### DATA SHOWN:
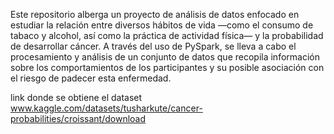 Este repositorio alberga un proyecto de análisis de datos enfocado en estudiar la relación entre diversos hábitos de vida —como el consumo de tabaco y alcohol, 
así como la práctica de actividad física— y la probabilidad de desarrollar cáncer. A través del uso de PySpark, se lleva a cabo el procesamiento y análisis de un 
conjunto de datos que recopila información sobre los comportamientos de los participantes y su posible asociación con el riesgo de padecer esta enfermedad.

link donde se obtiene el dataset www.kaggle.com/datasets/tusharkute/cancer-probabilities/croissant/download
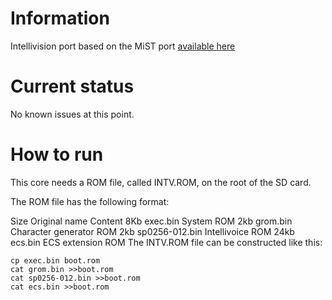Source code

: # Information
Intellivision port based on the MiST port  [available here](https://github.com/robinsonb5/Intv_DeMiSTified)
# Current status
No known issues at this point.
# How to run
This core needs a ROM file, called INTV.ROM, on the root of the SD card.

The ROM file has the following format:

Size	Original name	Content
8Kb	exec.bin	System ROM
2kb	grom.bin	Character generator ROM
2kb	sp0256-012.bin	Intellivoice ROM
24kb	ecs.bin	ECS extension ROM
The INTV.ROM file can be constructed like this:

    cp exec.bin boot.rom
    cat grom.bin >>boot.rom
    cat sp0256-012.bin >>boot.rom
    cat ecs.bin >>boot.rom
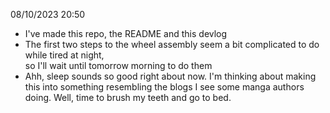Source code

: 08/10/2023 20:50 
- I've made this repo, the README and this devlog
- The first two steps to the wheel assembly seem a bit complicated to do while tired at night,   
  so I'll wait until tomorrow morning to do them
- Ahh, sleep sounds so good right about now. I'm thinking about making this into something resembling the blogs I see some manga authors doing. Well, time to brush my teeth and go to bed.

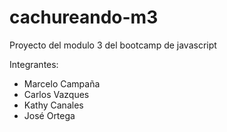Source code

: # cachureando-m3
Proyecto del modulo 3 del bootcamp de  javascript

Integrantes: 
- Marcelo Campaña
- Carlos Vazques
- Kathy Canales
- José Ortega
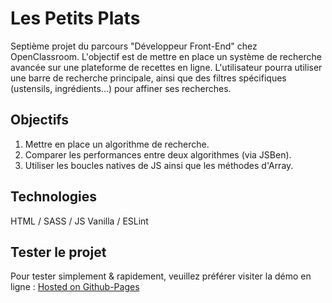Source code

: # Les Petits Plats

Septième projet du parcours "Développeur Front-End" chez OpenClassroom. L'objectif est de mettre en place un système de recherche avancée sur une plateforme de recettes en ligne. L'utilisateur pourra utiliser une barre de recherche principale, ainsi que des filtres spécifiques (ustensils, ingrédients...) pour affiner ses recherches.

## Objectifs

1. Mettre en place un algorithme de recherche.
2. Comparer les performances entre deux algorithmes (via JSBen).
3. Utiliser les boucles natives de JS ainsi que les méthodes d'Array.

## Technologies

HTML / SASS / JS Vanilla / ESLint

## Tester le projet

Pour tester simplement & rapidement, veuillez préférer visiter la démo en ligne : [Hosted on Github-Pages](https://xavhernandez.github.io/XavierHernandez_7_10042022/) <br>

### WHAT YOU HAVE TO DO:
Rewrite the source text of all the records above, swapping "devlog" for "development log" and changing nothing else. Leave out the pictures.

### OUTPUT:
 Este repositorio alberga un proyecto de análisis de datos enfocado en estudiar la relación entre diversos hábitos de vida —como el consumo de tabaco y alcohol, 
así como la práctica de actividad física— y la probabilidad de desarrollar cáncer. A través del uso de PySpark, se lleva a cabo el procesamiento y análisis de un 
conjunto de datos que recopila información sobre los comportamientos de los participantes y su posible asociación con el riesgo de padecer esta enfermedad.

link donde se obtiene el dataset www.kaggle.com/datasets/tusharkute/cancer-probabilities/croissant/download
Source code

: # Information
Intellivision port based on the MiST port  [available here](https://github.com/robinsonb5/Intv_DeMiSTified)
# Current status
No known issues at this point.
# How to run
This core needs a ROM file, called INTV.ROM, on the root of the SD card.

The ROM file has the following format:

Size	Original name	Content
8Kb	exec.bin	System ROM
2kb	grom.bin	Character generator ROM
2kb	sp0256-012.bin	Intellivoice ROM
24kb	ecs.bin	ECS extension ROM
The INTV.ROM file can be constructed like this:

    cp exec.bin boot.rom
    cat grom.bin >>boot.rom
    cat sp0256-012.bin >>boot.rom
    cat ecs.bin >>boot.rom
Source code

: 08/10/2023 20:50 
- I've made this repo, the README and this development log
- The first two steps to the wheel assembly seem a bit complicated to do while tired at night,   
  so I'll wait until tomorrow morning to do them
- Ahh, sleep sounds so good right about now. I'm thinking about making this into something resembling the blogs I see some manga authors doing. Well, time to brush my teeth and go to bed.

Source code

: # cachureando-m3
Proyecto del modulo 3 del bootcamp de  javascript

Integrantes: 
- Marcelo Campaña
- Carlos Vazques
- Kathy Canales
- José Ortega
Source code

: # Les Petits Plats

Septième projet du parcours "Développeur Front-End" chez OpenClassroom. L'objectif est de mettre en place un système de recherche avancée sur une plateforme de recettes en ligne. L'utilisateur pourra utiliser une barre de recherche principale, ainsi que des filtres spécifiques (ustensils, ingrédients...) pour affiner ses recherches.

## Objectifs

1. Mettre en place un algorithme de recherche.
2. Comparer les performances entre deux algorithmes (via JSBen).
3. Utiliser les boucles natives de JS ainsi que les méthodes d'Array.

## Technologies

HTML / SASS / JS Vanilla / ESLint

## Tester le projet

Pour tester simplement & rapidement, veuillez préférer visiter la démo en ligne : [Hosted on Github-Pages](https://xavhernandez.github.io/XavierHernandez_7_10042022/) <br>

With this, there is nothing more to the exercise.